#### Your task
Copy the lines of the material below word for word, from the line containing "Seremi de Educación, Carolina Vargas." through the line containing "mayor matrícula, como", with both of those lines included.

Stored data entries
☆ ☆ ☆

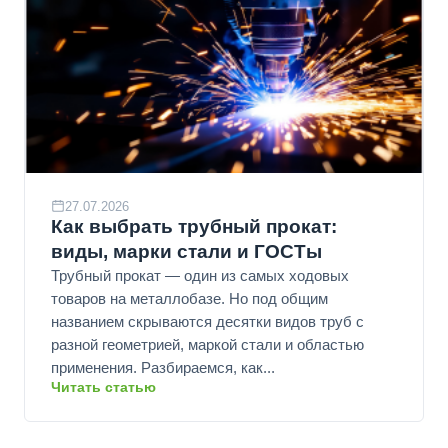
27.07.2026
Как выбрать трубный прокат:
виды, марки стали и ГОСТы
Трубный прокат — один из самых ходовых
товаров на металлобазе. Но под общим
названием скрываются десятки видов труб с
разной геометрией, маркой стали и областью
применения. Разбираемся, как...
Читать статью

☆ ☆ ☆

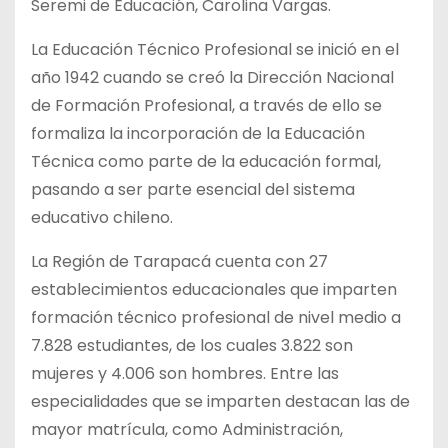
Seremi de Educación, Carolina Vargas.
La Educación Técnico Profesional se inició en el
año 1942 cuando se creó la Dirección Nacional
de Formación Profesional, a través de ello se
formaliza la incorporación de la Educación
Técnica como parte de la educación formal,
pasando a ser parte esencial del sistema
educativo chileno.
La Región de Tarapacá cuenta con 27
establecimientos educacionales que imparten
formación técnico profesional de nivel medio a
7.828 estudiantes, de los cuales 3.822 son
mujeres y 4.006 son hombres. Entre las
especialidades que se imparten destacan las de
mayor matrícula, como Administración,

☆ ☆ ☆

#### Written response
Seremi de Educación, Carolina Vargas.
La Educación Técnico Profesional se inició en el
año 1942 cuando se creó la Dirección Nacional
de Formación Profesional, a través de ello se
formaliza la incorporación de la Educación
Técnica como parte de la educación formal,
pasando a ser parte esencial del sistema
educativo chileno.
La Región de Tarapacá cuenta con 27
establecimientos educacionales que imparten
formación técnico profesional de nivel medio a
7.828 estudiantes, de los cuales 3.822 son
mujeres y 4.006 son hombres. Entre las
especialidades que se imparten destacan las de
mayor matrícula, como Administración,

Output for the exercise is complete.